US inflation data is the lowest since 2021: it reaches 2.5% year-on-year
Wednesday, September 11, 2024 - 08:30
crédito Reuters inflación en EE.UU.

The August CPI data could provide clues as to whether the US Federal Reserve is normalising monetary policy, although the Fed's preferred variable for monitoring the cost of living is the personal consumption expenditure price index.

The US consumer price index (CPI) rose 2.5% year-on-year in August, down four-tenths of a point from the previous year and the lowest figure since February 2021, the Department of Labor's Bureau of Labor Statistics reported on Wednesday.

The underlying index, which excludes food and energy prices from its calculation due to their greater volatility, closed the eighth month of 2024 with an increase of 3.2%, unchanged and the lowest mark since April 2021.

Food prices rose 2.1% year-on-year, while energy prices were 4% cheaper in August than they were 12 months earlier.

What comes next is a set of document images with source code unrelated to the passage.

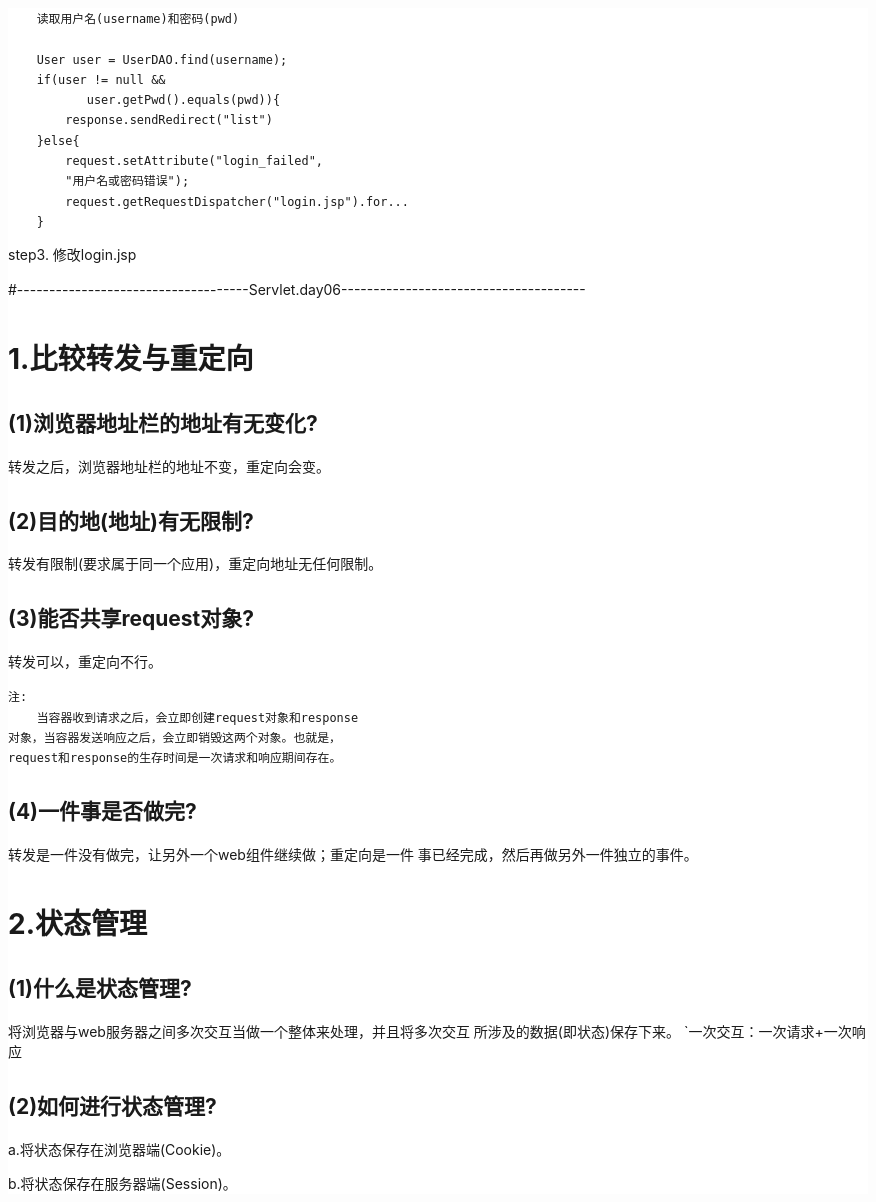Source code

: 		读取用户名(username)和密码(pwd)
	
		User user = UserDAO.find(username);
		if(user != null && 
               user.getPwd().equals(pwd)){
			response.sendRedirect("list")
		}else{
			request.setAttribute("login_failed",
			"用户名或密码错误");
			request.getRequestDispatcher("login.jsp").for...
		}

step3. 修改login.jsp


#------------------------------------Servlet.day06--------------------------------------


# 1.比较转发与重定向
## (1)浏览器地址栏的地址有无变化?
转发之后，浏览器地址栏的地址不变，重定向会变。

## (2)目的地(地址)有无限制?
转发有限制(要求属于同一个应用)，重定向地址无任何限制。

## (3)能否共享request对象?
转发可以，重定向不行。

	注:
		当容器收到请求之后，会立即创建request对象和response
	对象，当容器发送响应之后，会立即销毁这两个对象。也就是，
	request和response的生存时间是一次请求和响应期间存在。

## (4)一件事是否做完?
转发是一件没有做完，让另外一个web组件继续做；重定向是一件
事已经完成，然后再做另外一件独立的事件。

# 2.状态管理
## (1)什么是状态管理?
将浏览器与web服务器之间多次交互当做一个整体来处理，并且将多次交互
所涉及的数据(即状态)保存下来。
					`一次交互：一次请求+一次响应
## (2)如何进行状态管理?
a.将状态保存在浏览器端(Cookie)。

b.将状态保存在服务器端(Session)。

In the monthly reading, the general rate of the index rose by 0.2%, the same figure as in July, while the underlying rate rose by one-tenth and advanced by 0.3%.

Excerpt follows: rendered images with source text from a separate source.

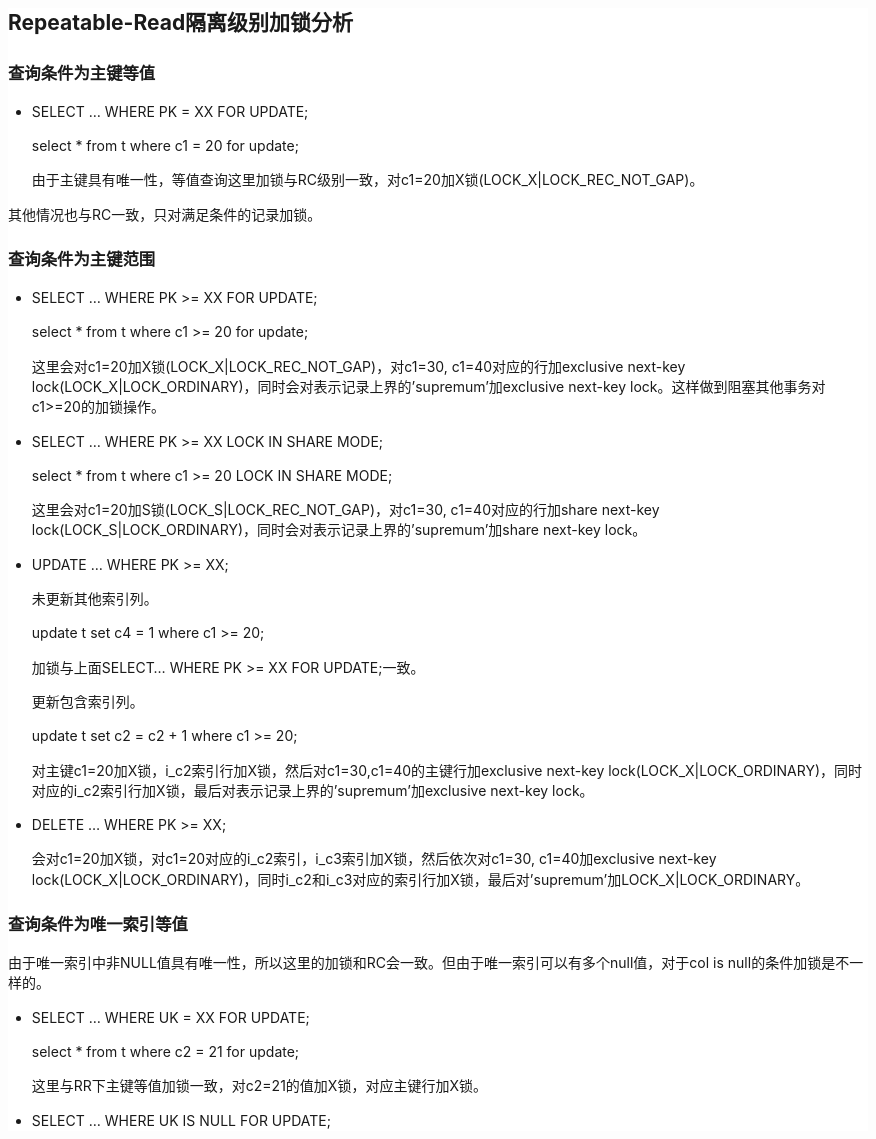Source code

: ## Repeatable-Read隔离级别加锁分析

### 查询条件为主键等值

- SELECT … WHERE PK = XX FOR UPDATE;

  select * from t where c1 = 20 for update;

  由于主键具有唯一性，等值查询这里加锁与RC级别一致，对c1=20加X锁(LOCK_X|LOCK_REC_NOT_GAP)。

其他情况也与RC一致，只对满足条件的记录加锁。

### 查询条件为主键范围

- SELECT … WHERE PK >= XX FOR UPDATE;

  select * from t where c1 >= 20 for update;

  这里会对c1=20加X锁(LOCK_X|LOCK_REC_NOT_GAP)，对c1=30, c1=40对应的行加exclusive next-key lock(LOCK_X|LOCK_ORDINARY)，同时会对表示记录上界的’supremum’加exclusive next-key lock。这样做到阻塞其他事务对c1>=20的加锁操作。

- SELECT … WHERE PK >= XX LOCK IN SHARE MODE;

  select * from t where c1 >= 20 LOCK IN SHARE MODE;

  这里会对c1=20加S锁(LOCK_S|LOCK_REC_NOT_GAP)，对c1=30, c1=40对应的行加share next-key lock(LOCK_S|LOCK_ORDINARY)，同时会对表示记录上界的’supremum’加share next-key lock。

- UPDATE … WHERE PK >= XX;

  未更新其他索引列。

  update t set c4 = 1 where c1 >= 20;

  加锁与上面SELECT… WHERE PK >= XX FOR UPDATE;一致。

  更新包含索引列。

  update t set c2 = c2 + 1 where c1 >= 20;

  对主键c1=20加X锁，i_c2索引行加X锁，然后对c1=30,c1=40的主键行加exclusive next-key lock(LOCK_X|LOCK_ORDINARY)，同时对应的i_c2索引行加X锁，最后对表示记录上界的’supremum’加exclusive next-key lock。

- DELETE … WHERE PK >= XX;

  会对c1=20加X锁，对c1=20对应的i_c2索引，i_c3索引加X锁，然后依次对c1=30, c1=40加exclusive next-key lock(LOCK_X|LOCK_ORDINARY)，同时i_c2和i_c3对应的索引行加X锁，最后对’supremum’加LOCK_X|LOCK_ORDINARY。

### 查询条件为唯一索引等值

由于唯一索引中非NULL值具有唯一性，所以这里的加锁和RC会一致。但由于唯一索引可以有多个null值，对于col is null的条件加锁是不一样的。

- SELECT … WHERE UK = XX FOR UPDATE;

  select * from t where c2 = 21 for update;

  这里与RR下主键等值加锁一致，对c2=21的值加X锁，对应主键行加X锁。

- SELECT … WHERE UK IS NULL FOR UPDATE;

Markets are keeping an eye on the August data as it could provide clues as to whether the US Federal Reserve (Fed) will normalise monetary policy, although the Fed's preferred variable for monitoring the cost of living is the personal consumption expenditure (PCE) price index.

MONETARY POLICY

The Federal Open Market Committee (FOMC) of the Fed decided at the end of July to keep interest rates in the target range of between 5.25% and 5.5%, the highest since January 2001.

In its statement, the committee stressed that in considering any adjustment to the federal funds rate, the Committee would carefully assess incoming data, the evolving outlook, and the balance of risks.

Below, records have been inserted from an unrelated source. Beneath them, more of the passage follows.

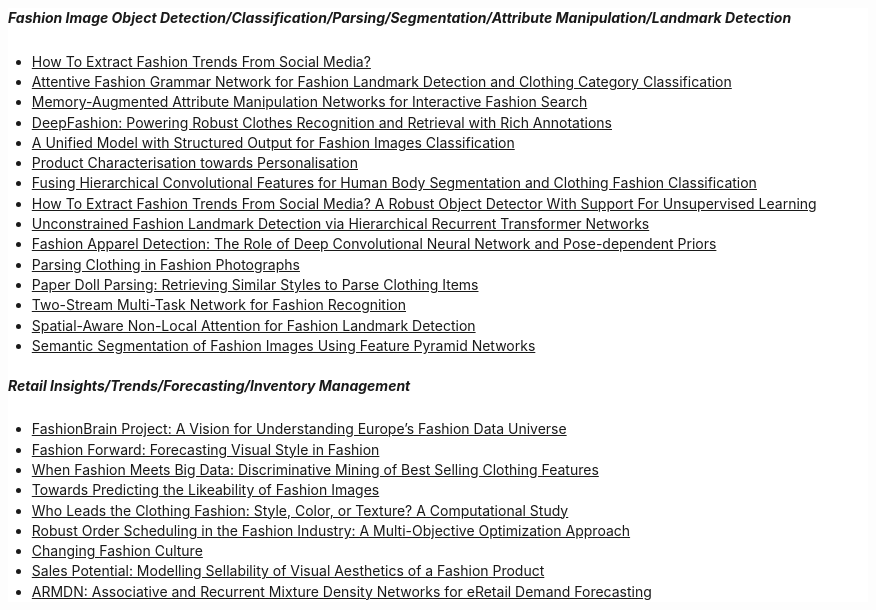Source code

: ##### Fashion Image Object Detection/Classification/Parsing/Segmentation/Attribute Manipulation/Landmark Detection
  - [How To Extract Fashion Trends From Social Media?](https://arxiv.org/pdf/1806.10787v1.pdf)
  - [Attentive Fashion Grammar Network for Fashion Landmark Detection and Clothing Category Classification](http://openaccess.thecvf.com/content_cvpr_2018/papers/Wang_Attentive_Fashion_Grammar_CVPR_2018_paper.pdf)
  - [Memory-Augmented Attribute Manipulation Networks for Interactive Fashion Search](http://openaccess.thecvf.com/content_cvpr_2017/papers/Zhao_Memory-Augmented_Attribute_Manipulation_CVPR_2017_paper.pdf)
  - [DeepFashion: Powering Robust Clothes Recognition and Retrieval with Rich Annotations](https://www.cv-foundation.org/openaccess/content_cvpr_2016/papers/Liu_DeepFashion_Powering_Robust_CVPR_2016_paper.pdf)
  - [A Unified Model with Structured Output for Fashion Images Classification](https://arxiv.org/pdf/1806.09445v1.pdf)
  - [Product Characterisation towards Personalisation](https://arxiv.org/pdf/1803.07679v1.pdf)
  - [Fusing Hierarchical Convolutional Features for Human Body Segmentation and Clothing Fashion Classification](https://arxiv.org/pdf/1803.03415v2.pdf)
  - [How To Extract Fashion Trends From Social Media? A Robust Object Detector With Support For Unsupervised Learning](https://arxiv.org/pdf/1806.10787v1.pdf)
  - [Unconstrained Fashion Landmark Detection via Hierarchical Recurrent Transformer Networks](https://arxiv.org/pdf/1708.02044v1.pdf)
  - [Fashion Apparel Detection: The Role of Deep Convolutional Neural Network and Pose-dependent Priors](https://arxiv.org/pdf/1411.5319v2.pdf)
  - [Parsing Clothing in Fashion Photographs](http://www.tamaraberg.com/papers/parsingclothing.pdf)
  - [Paper Doll Parsing: Retrieving Similar Styles to Parse Clothing Items](http://www.tamaraberg.com/papers/paperdoll.pdf)
  - [Two-Stream Multi-Task Network for Fashion Recognition](https://arxiv.org/abs/1901.10172v2)
  - [Spatial-Aware Non-Local Attention for Fashion Landmark Detection](https://arxiv.org/abs/1903.04104v1)
  - [Semantic Segmentation of Fashion Images Using Feature Pyramid Networks](http://openaccess.thecvf.com/content_ICCVW_2019/html/CVFAD/Martinsson_Semantic_Segmentation_of_Fashion_Images_Using_Feature_Pyramid_Networks_ICCVW_2019_paper.html)
  
##### Retail Insights/Trends/Forecasting/Inventory Management
  - [FashionBrain Project: A Vision for Understanding Europe’s Fashion Data Universe](https://arxiv.org/pdf/1710.09788v1.pdf)
  - [Fashion Forward: Forecasting Visual Style in Fashion](https://arxiv.org/pdf/1705.06394v2.pdf)
  - [When Fashion Meets Big Data: Discriminative Mining of Best Selling Clothing Features](https://arxiv.org/pdf/1611.03915v2.pdf)
  - [Towards Predicting the Likeability of Fashion Images](https://arxiv.org/pdf/1511.05296v2.pdf)
  - [Who Leads the Clothing Fashion: Style, Color, or Texture? A Computational Study](https://arxiv.org/pdf/1608.07444v1.pdf)
  - [Robust Order Scheduling in the Fashion Industry: A Multi-Objective Optimization Approach](https://arxiv.org/pdf/1702.00159v1.pdf)
  - [Changing Fashion Culture](https://arxiv.org/pdf/1703.07920v1.pdf)
  - [Sales Potential: Modelling Sellability of Visual Aesthetics of a Fashion Product](https://kddfashion2017.mybluemix.net/final_submissions/ML4Fashion_paper_10.pdf)
  - [ARMDN: Associative and Recurrent Mixture Density Networks for eRetail Demand Forecasting](https://arxiv.org/pdf/1803.03800.pdf)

"The Committee does not expect it to be appropriate to reduce the target range until it has gained greater confidence that inflation is moving steadily toward 2 percent," it said.

However, the US central bank stressed that inflation had decreased over the past year and acknowledged "progress" in recent months, but also that inflation remained "somewhat high."

The FOMC indicated that risks to achieving its employment and inflation goals had moved into better balance, although it warned that the economic outlook was "uncertain" and that it remained closely monitoring risks to both inflation and employment.

The next two-day FOMC meeting, and its subsequent interest rate announcement, will be on Wednesday, September 18.